The retreat from high-water marks following the February 2018 Parkland shooting was evident in nearly all of the questions. The Quinnipiac poll found general support for "stricter gun laws" fell 6 points to 60 percent since last February. It also found a 3 point drop in the percentage of people who say "Congress needs to do more to reduce gun violence" from 75 percent last February to 72 percent this September, and a 4 point drop in support for universal background checks over that time.

Despite this slight downward trend, expanding background checks still enjoys 93 percent support in the latest poll.


You just need to give it time and people start coming to their senses. Still, a so-called "assault weapons" ban is probably not going to happen at the federal level. At the state level, there isn’t much we can do besides legal action in anti-gun states who make their gun control laws even more strict. These proposals should not be taken off the action list, but more kept on the periphery. What we need to focus on are these red flag law proposals and expanded background checks, both of which are backdoor ways to a national registry and gun confiscation.
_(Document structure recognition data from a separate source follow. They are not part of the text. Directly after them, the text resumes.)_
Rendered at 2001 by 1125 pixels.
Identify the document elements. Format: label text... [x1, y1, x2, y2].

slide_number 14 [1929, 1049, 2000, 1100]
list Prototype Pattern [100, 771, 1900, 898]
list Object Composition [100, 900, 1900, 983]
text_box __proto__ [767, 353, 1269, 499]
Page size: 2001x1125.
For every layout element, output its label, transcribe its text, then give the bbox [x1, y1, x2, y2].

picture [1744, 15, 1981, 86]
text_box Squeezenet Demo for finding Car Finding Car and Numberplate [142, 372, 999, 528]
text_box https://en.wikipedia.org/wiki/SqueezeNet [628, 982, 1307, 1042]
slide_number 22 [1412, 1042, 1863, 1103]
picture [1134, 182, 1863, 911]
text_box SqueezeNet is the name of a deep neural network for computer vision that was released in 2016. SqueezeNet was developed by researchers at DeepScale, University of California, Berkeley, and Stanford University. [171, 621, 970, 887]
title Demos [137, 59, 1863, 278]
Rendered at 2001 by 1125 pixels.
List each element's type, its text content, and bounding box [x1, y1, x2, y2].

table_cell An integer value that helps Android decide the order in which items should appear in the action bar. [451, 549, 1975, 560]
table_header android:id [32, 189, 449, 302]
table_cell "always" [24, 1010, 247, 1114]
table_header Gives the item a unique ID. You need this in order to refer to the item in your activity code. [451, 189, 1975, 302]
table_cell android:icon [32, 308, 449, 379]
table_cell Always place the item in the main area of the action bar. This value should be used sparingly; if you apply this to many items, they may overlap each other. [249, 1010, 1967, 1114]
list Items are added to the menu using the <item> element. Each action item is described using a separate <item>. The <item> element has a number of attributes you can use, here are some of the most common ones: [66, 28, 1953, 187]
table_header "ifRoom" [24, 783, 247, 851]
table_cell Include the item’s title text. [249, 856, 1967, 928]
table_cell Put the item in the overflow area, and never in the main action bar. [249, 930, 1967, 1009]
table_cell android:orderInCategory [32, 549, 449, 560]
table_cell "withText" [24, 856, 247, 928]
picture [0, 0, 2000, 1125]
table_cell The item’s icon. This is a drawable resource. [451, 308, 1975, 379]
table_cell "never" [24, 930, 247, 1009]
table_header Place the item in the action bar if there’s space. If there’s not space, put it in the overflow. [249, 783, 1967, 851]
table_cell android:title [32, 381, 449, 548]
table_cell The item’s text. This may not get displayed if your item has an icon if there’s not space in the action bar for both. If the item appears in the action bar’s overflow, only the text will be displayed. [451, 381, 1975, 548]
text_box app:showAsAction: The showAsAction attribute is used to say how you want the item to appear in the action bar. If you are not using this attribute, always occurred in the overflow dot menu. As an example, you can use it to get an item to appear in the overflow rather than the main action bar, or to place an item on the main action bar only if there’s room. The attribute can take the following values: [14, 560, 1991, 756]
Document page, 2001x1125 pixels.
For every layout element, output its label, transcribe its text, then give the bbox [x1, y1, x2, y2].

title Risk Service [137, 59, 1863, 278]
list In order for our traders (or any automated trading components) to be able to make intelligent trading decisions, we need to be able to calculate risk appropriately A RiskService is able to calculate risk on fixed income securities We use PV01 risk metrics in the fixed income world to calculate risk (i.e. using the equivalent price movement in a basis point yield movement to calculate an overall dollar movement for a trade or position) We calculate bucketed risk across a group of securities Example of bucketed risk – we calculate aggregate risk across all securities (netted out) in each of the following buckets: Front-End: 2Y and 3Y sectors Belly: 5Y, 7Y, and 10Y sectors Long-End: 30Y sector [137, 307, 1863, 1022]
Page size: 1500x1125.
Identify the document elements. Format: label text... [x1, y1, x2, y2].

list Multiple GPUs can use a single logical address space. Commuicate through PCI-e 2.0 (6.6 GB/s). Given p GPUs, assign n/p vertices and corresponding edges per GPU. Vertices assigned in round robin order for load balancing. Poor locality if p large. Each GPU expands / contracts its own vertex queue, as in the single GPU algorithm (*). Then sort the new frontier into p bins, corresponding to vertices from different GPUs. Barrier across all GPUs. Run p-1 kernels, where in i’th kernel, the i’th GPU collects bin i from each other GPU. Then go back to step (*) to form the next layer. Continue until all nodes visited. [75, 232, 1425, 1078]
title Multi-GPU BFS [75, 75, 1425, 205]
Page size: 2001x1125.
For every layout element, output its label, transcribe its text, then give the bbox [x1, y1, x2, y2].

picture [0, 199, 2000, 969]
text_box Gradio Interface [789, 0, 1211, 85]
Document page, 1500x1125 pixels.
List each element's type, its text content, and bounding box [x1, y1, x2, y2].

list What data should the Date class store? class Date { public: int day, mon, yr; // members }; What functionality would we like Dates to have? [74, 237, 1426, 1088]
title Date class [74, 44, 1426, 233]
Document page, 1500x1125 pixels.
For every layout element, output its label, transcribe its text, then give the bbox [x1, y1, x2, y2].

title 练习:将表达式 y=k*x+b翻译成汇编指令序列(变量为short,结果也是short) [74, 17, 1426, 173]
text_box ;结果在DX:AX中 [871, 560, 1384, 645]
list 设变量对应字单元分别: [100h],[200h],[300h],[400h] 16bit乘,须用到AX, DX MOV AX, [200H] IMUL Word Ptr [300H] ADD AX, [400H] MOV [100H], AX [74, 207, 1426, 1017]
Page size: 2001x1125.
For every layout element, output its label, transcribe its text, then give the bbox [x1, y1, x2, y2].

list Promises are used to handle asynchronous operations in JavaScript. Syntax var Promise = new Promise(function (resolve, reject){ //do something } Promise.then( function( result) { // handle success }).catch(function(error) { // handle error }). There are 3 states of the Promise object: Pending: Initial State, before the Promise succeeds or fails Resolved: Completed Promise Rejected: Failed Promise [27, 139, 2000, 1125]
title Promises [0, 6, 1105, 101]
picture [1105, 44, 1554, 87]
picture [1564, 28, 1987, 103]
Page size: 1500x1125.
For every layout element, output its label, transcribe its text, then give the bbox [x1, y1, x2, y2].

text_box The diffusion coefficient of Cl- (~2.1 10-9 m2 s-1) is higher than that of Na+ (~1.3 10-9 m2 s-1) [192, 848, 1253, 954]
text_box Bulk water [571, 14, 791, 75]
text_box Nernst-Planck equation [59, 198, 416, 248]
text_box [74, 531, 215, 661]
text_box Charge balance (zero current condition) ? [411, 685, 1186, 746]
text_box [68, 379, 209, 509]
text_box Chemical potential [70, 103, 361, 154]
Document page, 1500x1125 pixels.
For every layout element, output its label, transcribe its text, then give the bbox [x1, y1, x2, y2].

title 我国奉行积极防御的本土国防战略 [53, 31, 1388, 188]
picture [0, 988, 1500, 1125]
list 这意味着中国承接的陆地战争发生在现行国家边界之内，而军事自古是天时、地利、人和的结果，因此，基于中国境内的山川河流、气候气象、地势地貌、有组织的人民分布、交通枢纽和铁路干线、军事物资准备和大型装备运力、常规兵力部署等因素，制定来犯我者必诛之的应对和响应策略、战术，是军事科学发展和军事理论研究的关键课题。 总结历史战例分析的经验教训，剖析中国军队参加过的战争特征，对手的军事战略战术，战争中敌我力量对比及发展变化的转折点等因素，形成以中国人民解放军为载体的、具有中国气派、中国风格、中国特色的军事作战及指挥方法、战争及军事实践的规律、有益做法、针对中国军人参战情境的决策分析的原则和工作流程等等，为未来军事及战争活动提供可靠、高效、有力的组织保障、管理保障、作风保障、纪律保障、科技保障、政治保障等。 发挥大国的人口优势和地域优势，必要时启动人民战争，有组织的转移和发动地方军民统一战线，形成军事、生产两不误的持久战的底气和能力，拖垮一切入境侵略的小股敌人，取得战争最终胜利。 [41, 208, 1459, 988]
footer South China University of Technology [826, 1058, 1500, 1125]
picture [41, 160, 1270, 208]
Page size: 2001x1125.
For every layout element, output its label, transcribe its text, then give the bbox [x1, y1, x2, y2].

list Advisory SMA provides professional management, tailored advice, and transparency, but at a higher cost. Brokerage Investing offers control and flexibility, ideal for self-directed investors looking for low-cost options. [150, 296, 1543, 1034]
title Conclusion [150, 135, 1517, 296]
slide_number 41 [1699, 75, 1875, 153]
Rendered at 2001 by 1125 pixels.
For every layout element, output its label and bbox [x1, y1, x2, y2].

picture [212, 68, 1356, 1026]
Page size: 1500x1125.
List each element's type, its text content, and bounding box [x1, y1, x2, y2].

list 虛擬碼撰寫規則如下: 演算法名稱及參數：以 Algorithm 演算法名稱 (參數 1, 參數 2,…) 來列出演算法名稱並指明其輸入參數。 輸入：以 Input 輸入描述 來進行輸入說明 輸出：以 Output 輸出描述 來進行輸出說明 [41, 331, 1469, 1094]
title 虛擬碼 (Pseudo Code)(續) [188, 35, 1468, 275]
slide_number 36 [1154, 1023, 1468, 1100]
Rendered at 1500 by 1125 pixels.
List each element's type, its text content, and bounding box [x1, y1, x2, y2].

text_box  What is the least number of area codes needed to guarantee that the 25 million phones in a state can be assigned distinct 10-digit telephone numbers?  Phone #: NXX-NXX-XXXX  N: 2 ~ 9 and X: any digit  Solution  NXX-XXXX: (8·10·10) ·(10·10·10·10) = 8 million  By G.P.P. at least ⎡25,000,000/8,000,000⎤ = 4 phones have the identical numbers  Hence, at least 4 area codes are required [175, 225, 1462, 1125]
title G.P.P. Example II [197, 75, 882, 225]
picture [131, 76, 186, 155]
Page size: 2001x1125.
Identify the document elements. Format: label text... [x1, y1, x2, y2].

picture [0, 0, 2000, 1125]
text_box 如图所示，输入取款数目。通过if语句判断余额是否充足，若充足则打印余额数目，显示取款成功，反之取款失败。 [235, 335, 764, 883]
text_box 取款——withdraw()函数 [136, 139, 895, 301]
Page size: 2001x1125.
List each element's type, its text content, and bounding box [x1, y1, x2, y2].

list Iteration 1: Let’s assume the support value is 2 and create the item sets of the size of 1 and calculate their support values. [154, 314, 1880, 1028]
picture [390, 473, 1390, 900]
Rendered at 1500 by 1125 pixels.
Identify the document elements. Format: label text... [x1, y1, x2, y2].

If there are solid due process mechanisms and explicit outlines as to the process of defining someone a potential risk and taking away their firearms if they’re gun owners, then I’m on board. The problem is that we have this thing called the Democratic Party. They don’t want due process. They don’t even want that for when we have to talk about rape allegations. If Democrats didn’t exist, this could work. Alas, we can’t always get what we want. So, what we can do is derail these efforts since it won’t enhance public safety with Democrats in the mix. In their world, tweeting skepticism about so-called global warming could constitute activities that could endanger the public welfare. Mean tweets would be on their too. It’s absurd. As for expanded background checks, private sales are not illegal, nor are they the problem. The vast majority of private sales, which are estimated to be in the single digits, are among family members. The only way to account for these rare sales is a national registry. That’s also unacceptable. We all know this. And these two areas are the most likely to gain traction to becoming law on the Hill.